Scan the records below, and wherever a line has the word "sloten", pull it out.
[[ EXERCISE INPUTS, beginning ]]
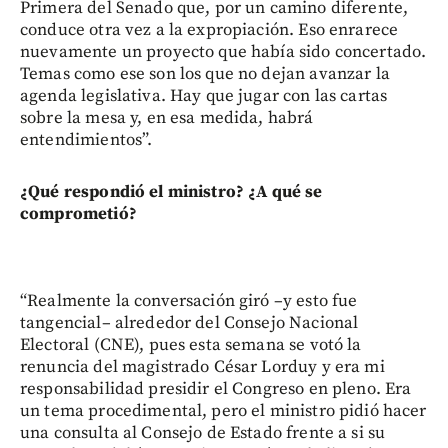
Primera del Senado que, por un camino diferente,
conduce otra vez a la expropiación. Eso enrarece
nuevamente un proyecto que había sido concertado.
Temas como ese son los que no dejan avanzar la
agenda legislativa. Hay que jugar con las cartas
sobre la mesa y, en esa medida, habrá
entendimientos”.
¿Qué respondió el ministro? ¿A qué se
comprometió?
“Realmente la conversación giró –y esto fue
tangencial– alrededor del Consejo Nacional
Electoral (CNE), pues esta semana se votó la
renuncia del magistrado César Lorduy y era mi
responsabilidad presidir el Congreso en pleno. Era
un tema procedimental, pero el ministro pidió hacer
una consulta al Consejo de Estado frente a si su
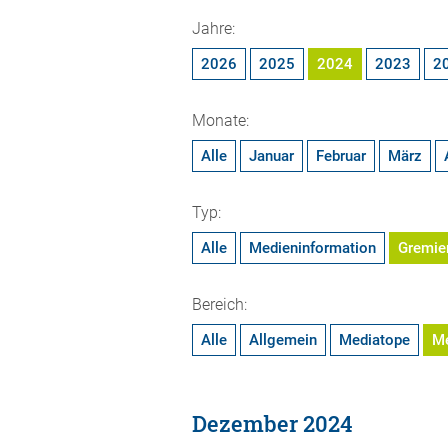
Jahre:
2026
2025
2024
2023
2
Monate:
Alle
Januar
Februar
März
Typ:
Alle
Medieninformation
Gremie
Bereich:
Alle
Allgemein
Mediatope
M
Dezember 2024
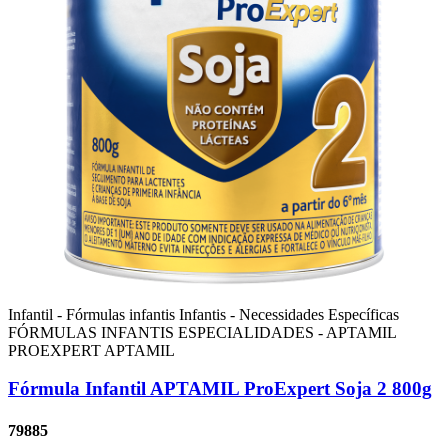
Infantil - Fórmulas infantis
Infantis - Necessidades Específicas
FÓRMULAS INFANTIS ESPECIALIDADES - APTAMIL
PROEXPERT
APTAMIL
Fórmula Infantil APTAMIL ProExpert Soja 2 800g
79885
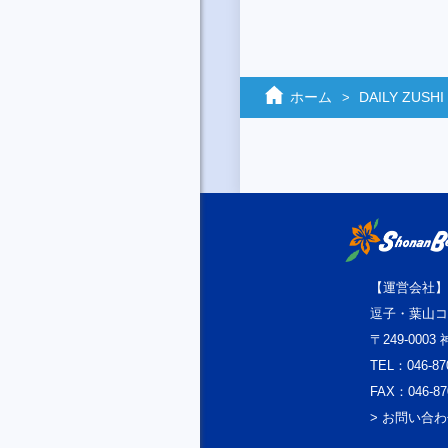
ホーム
DAILY ZUSHI
【運営会社】
逗子・葉山コ
〒249-000
TEL：046-87
FAX：046-87
> お問い合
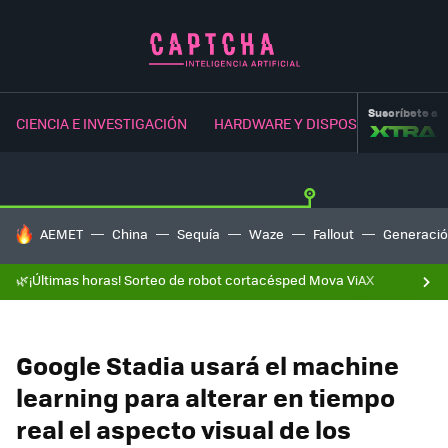
Suscríbete a
CIENCIA E INVESTIGACIÓN
HARDWARE Y DISPOSITIVOS
NE
HOY SE HABLA DE
AEMET
China
Sequía
Waze
Fallout
Generació
🌿¡Últimas horas! Sorteo de robot cortacésped Mova ViAX
Google Stadia usará el machine
learning para alterar en tiempo
real el aspecto visual de los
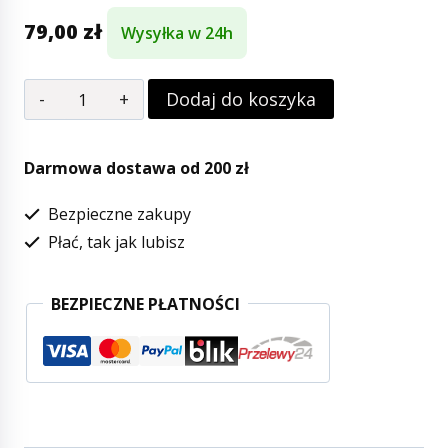
79,00
zł
Wysyłka w 24h
ilość
Dodaj do koszyka
LEANDER
-
Darmowa dostawa od 200 zł
podkład
Bezpieczne zakupy
na
Płać, tak jak lubisz
przewijak
MATTY™,
BEZPIECZNE PŁATNOŚCI
zielony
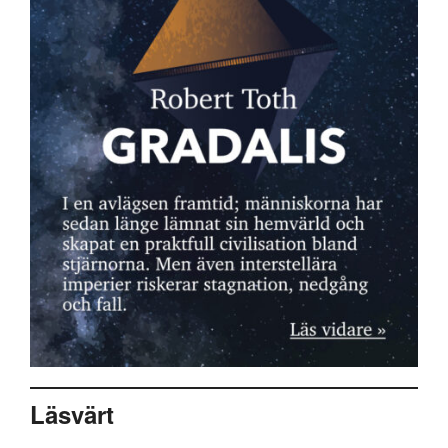
Läsvärt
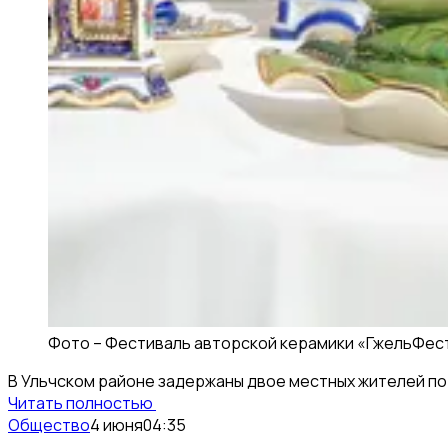
Фото –
Фестиваль авторской керамики «ГжельФест
В Ульчском районе задержаны двое местных жителей по 
Читать полностью
Общество
4 июня
04:35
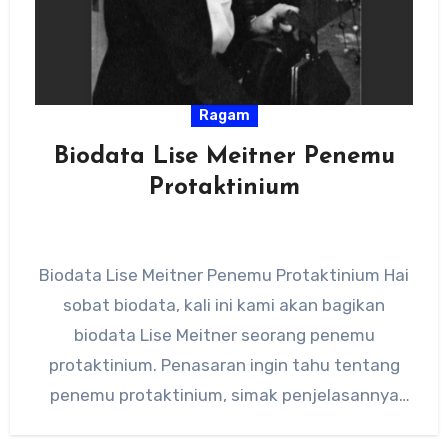
Ragam
Biodata Lise Meitner Penemu
Protaktinium
Biodata Lise Meitner Penemu Protaktinium Hai
sobat biodata, kali ini kami akan bagikan
biodata Lise Meitner seorang penemu
protaktinium. Penasaran ingin tahu tentang
penemu protaktinium, simak penjelasannya
berikut ini. Lise…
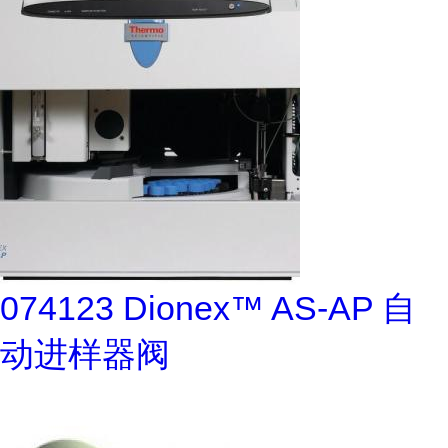
074123 Dionex™ AS-AP 自
动进样器阀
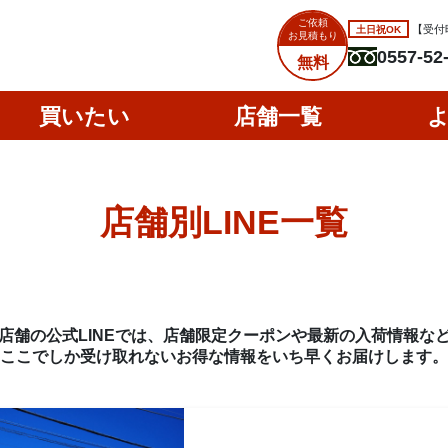
ご依頼
土日祝OK
【受付時
お見積もり
0557-52
無料
買いたい
店舗一覧
店舗別LINE一覧
店舗の公式LINEでは、店舗限定クーポンや最新の入荷情報な
ここでしか受け取れないお得な情報をいち早くお届けします。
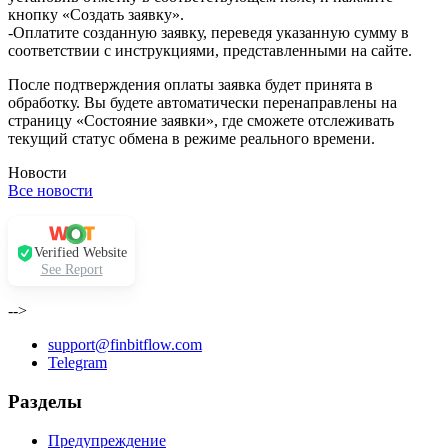
кнопку «Создать заявку».
-Оплатите созданную заявку, переведя указанную сумму в
соответствии с инструкциями, представленными на сайте.
После подтверждения оплаты заявка будет принята в
обработку. Вы будете автоматически перенаправлены на
страницу «Состояние заявки», где сможете отслеживать
текущий статус обмена в режиме реального времени.
Новости
Все новости
Verified Website
See Report
-->
support@finbitflow.com
Telegram
Разделы
Предупреждение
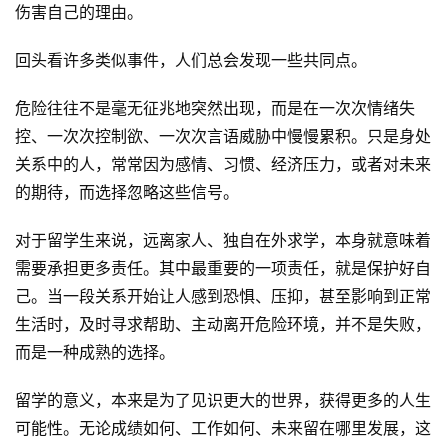
伤害自己的理由。
回头看许多类似事件，人们总会发现一些共同点。
危险往往不是毫无征兆地突然出现，而是在一次次情绪失
控、一次次控制欲、一次次言语威胁中慢慢累积。只是身处
关系中的人，常常因为感情、习惯、经济压力，或者对未来
的期待，而选择忽略这些信号。
对于留学生来说，远离家人、独自在外求学，本身就意味着
需要承担更多责任。其中最重要的一项责任，就是保护好自
己。当一段关系开始让人感到恐惧、压抑，甚至影响到正常
生活时，及时寻求帮助、主动离开危险环境，并不是失败，
而是一种成熟的选择。
留学的意义，本来是为了见识更大的世界，获得更多的人生
可能性。无论成绩如何、工作如何、未来留在哪里发展，这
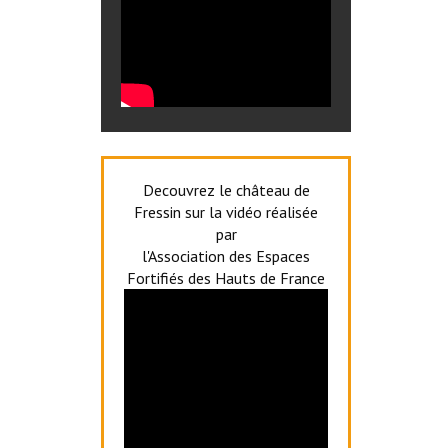
Decouvrez le château de
Fressin sur la vidéo réalisée
par
l'Association des Espaces
Fortifiés des Hauts de France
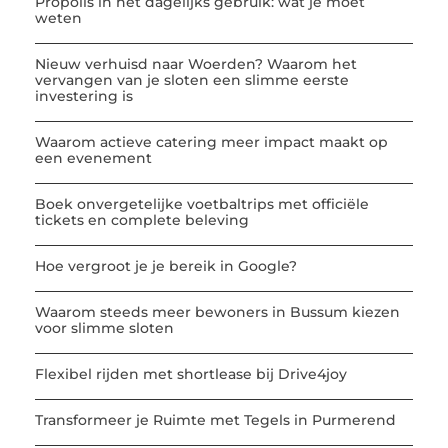
Propolis in het dagelijks gebruik: wat je moet
weten
Nieuw verhuisd naar Woerden? Waarom het
vervangen van je sloten een slimme eerste
investering is
Waarom actieve catering meer impact maakt op
een evenement
Boek onvergetelijke voetbaltrips met officiële
tickets en complete beleving
Hoe vergroot je je bereik in Google?
Waarom steeds meer bewoners in Bussum kiezen
voor slimme sloten
Flexibel rijden met shortlease bij Drive4joy
Transformeer je Ruimte met Tegels in Purmerend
[[ EXERCISE INPUTS, end ]]
- **REPLY TO THE TASK**
vervangen van je sloten een slimme eerste
voor slimme sloten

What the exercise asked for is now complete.